The Tenth District Court of Appeals recently addressed this situation in the State ex rel. Honda of America v. Industrial Commission decision, 2014-Ohio-5245. In this case, Honda of America filed a mandamus action challenging the Industrial Commission’s decision awarding claimant, Donald Siegfried, permanent total disability benefits and relying upon the opinion of his treating physician, Dr. Altic. Dr. Altic indicated in a letter he submitted in support of the application that Mr. Siegfried was “permanently totally disabled from all gainful and immediate employment” and that the injuries “created limitations that included impaired range of motion lumbar spine, and chronic pain.” Honda argued that without a more specific explanation of the physical limitations suffered by Mr. Siegfried, Dr. Altic’s report should have been disregarded.
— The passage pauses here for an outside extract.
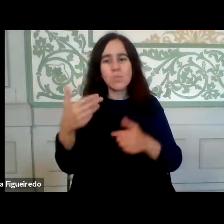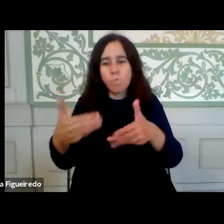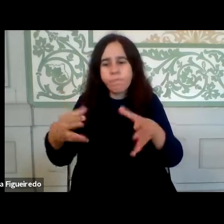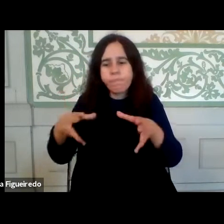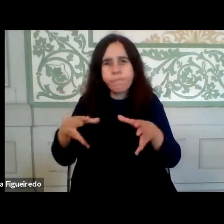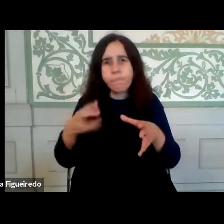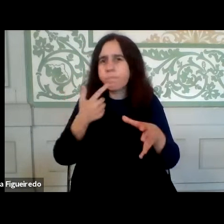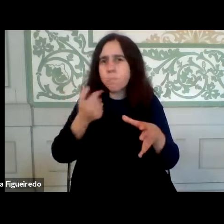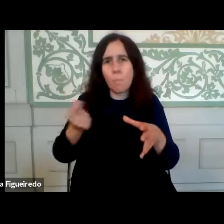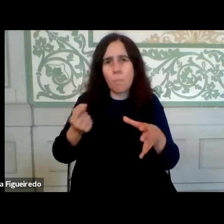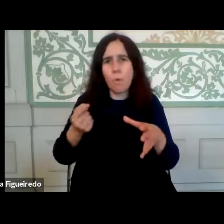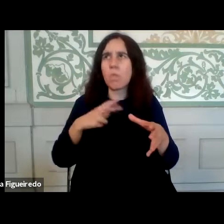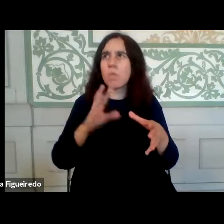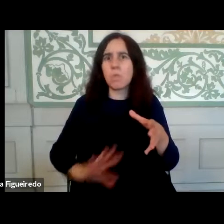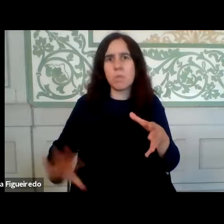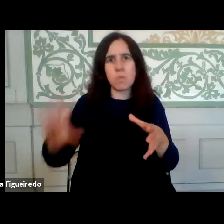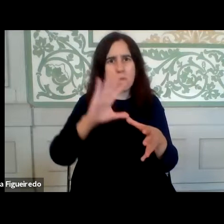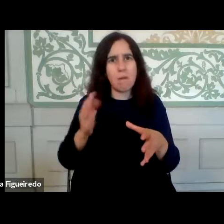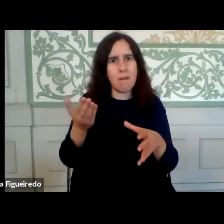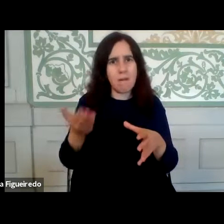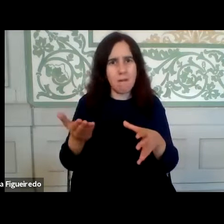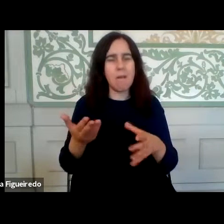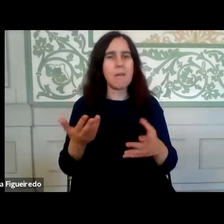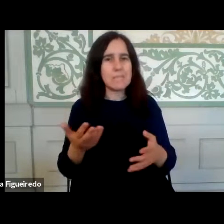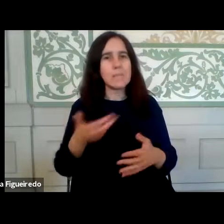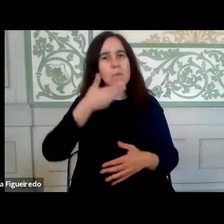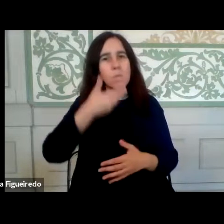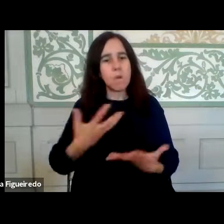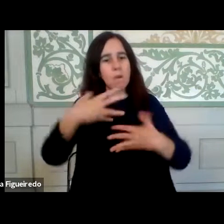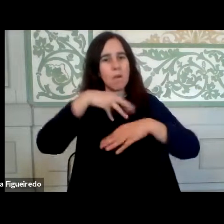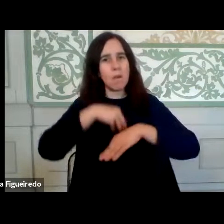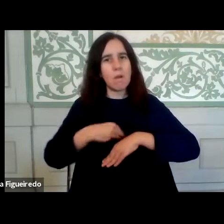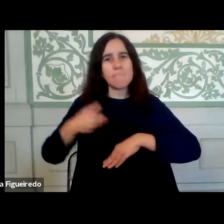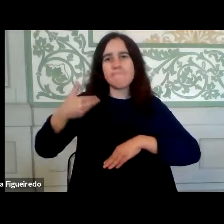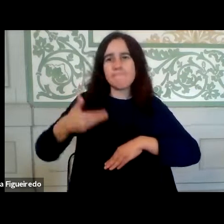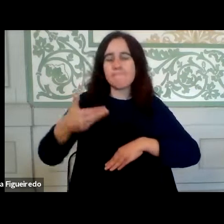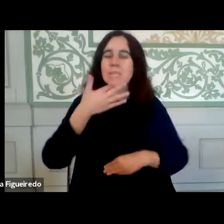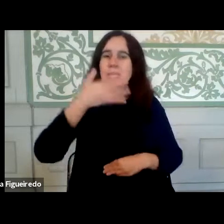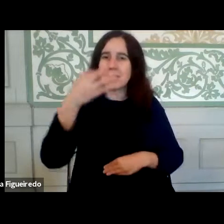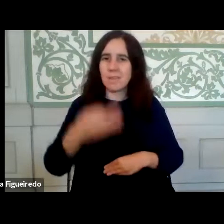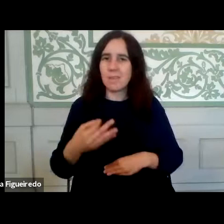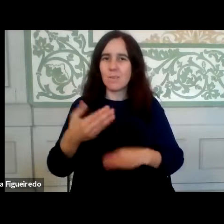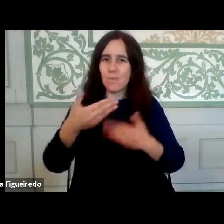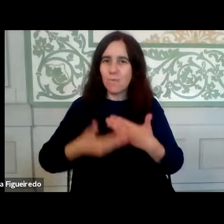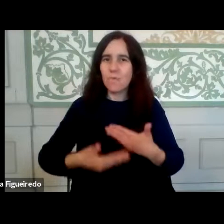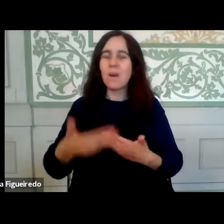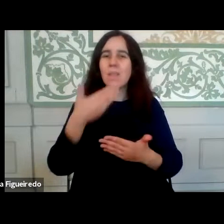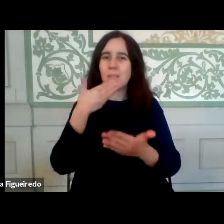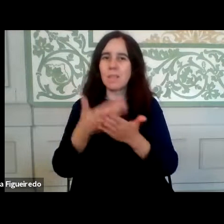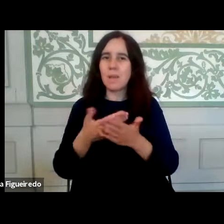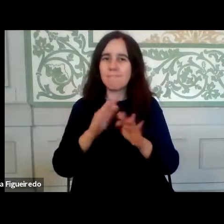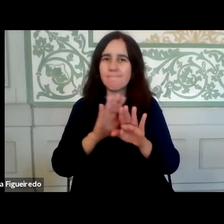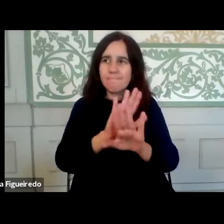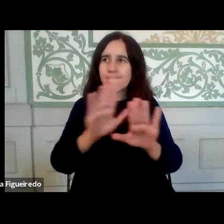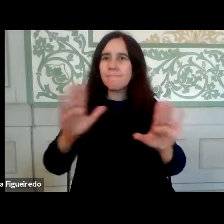no próprio país e toda esta experiência certamente deixará lastro no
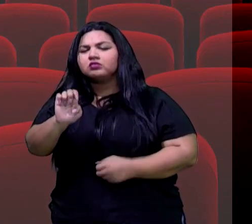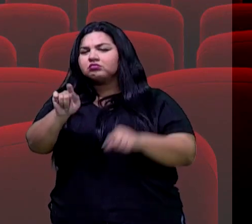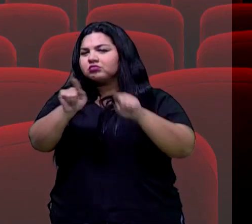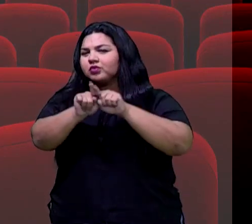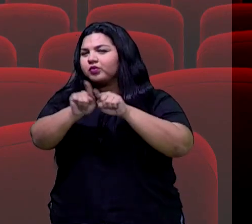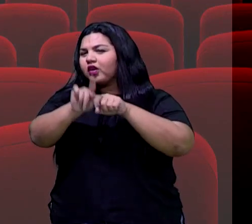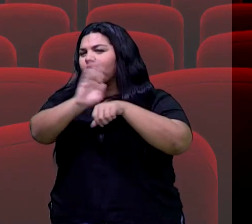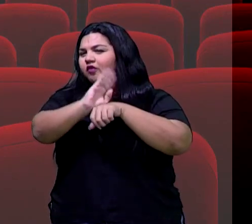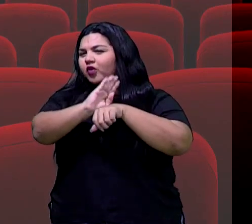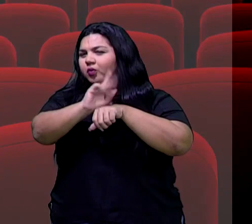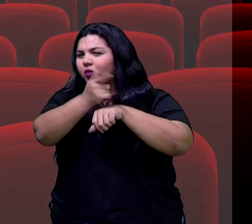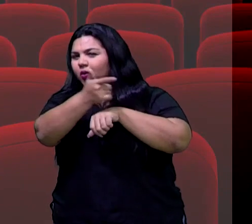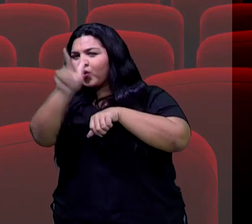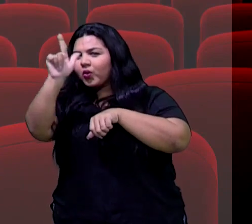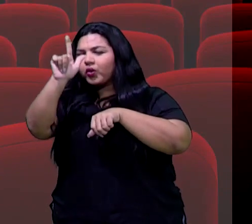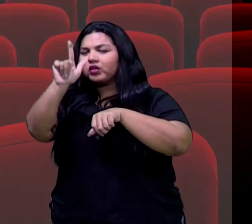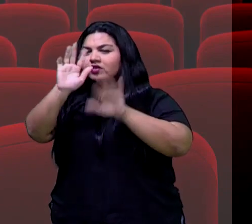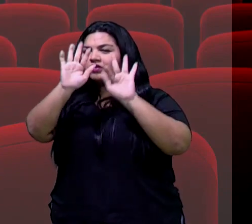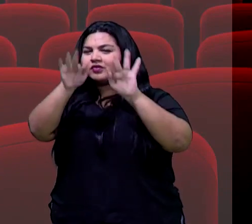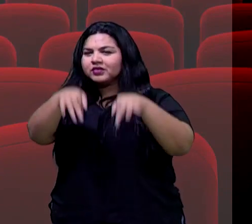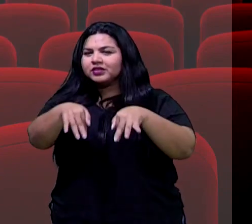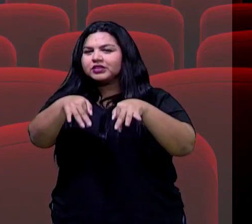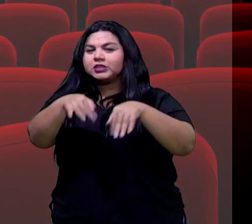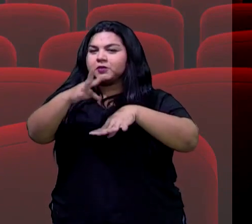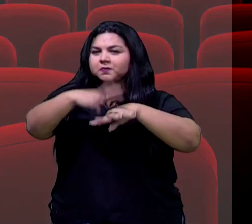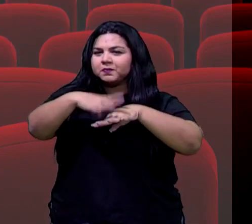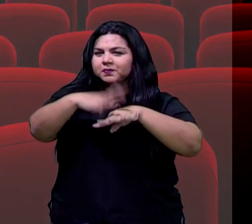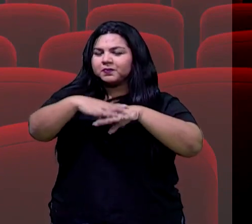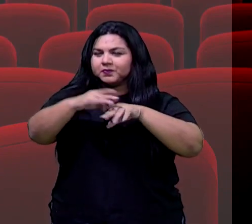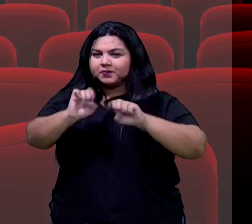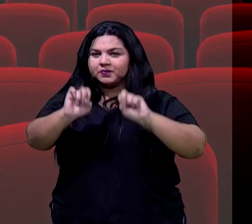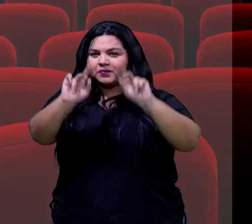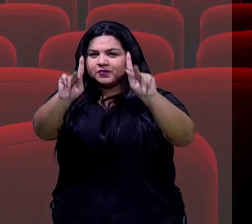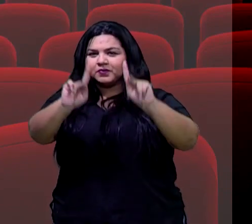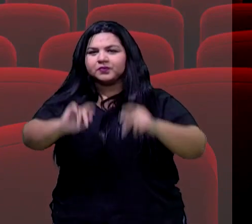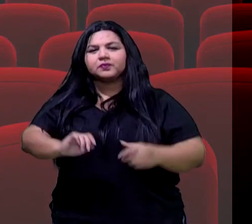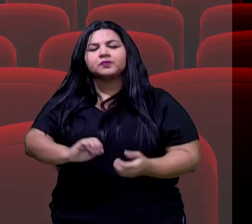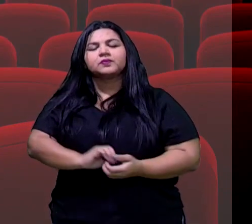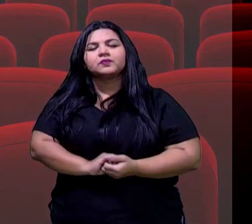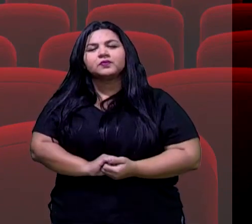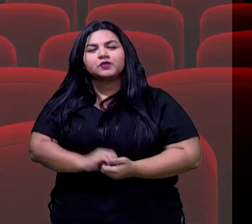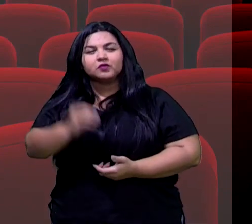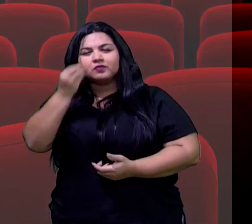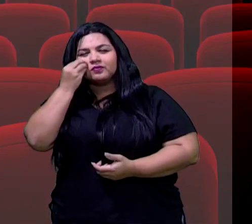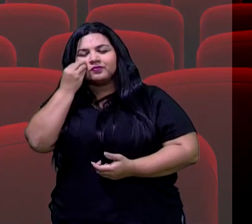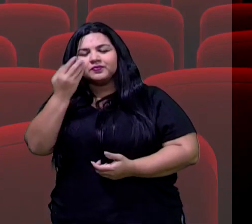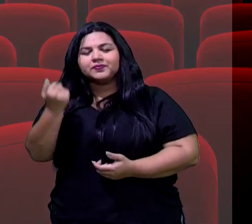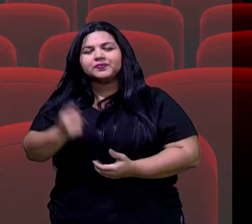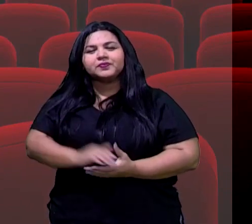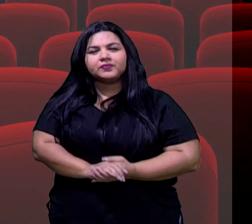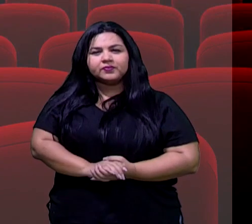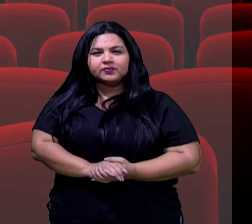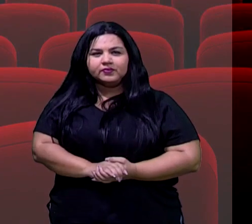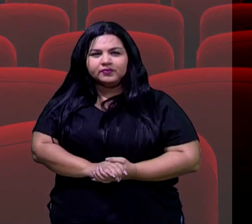que estão aí voltados para a área de matemática. Então, vamos assistir o recado do professor Jorge.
However, the Court of Appeals disagreed and instead found that so long as there was some discussion of the “limitations” arising from the workplace injury and the doctor provided an opinion that the injured worker was permanently and totally disabled, there was sufficient evidence to support the Industrial Commission’s decision. The Court again emphasized that the Industrial Commission retains a great deal of latitude and discretion in reviewing medical evidence and in determining the extent of disability in any workers’ compensation claim.

While the Court’s decision does not require the Commission to accept this type of short and conclusory opinion supporting permanent total disability applications, the court was not willing to strictly enforce the evidentiary requirements found in the Administrative Code. All employers should be mindful that any evidence submitted from a treating doctor that supports a finding of disability or allowance of additional conditions can still be considered reliable evidence on those issues without any explanation of the opinion. It will be interesting to see if Honda of America appeals this decision to the Supreme Court.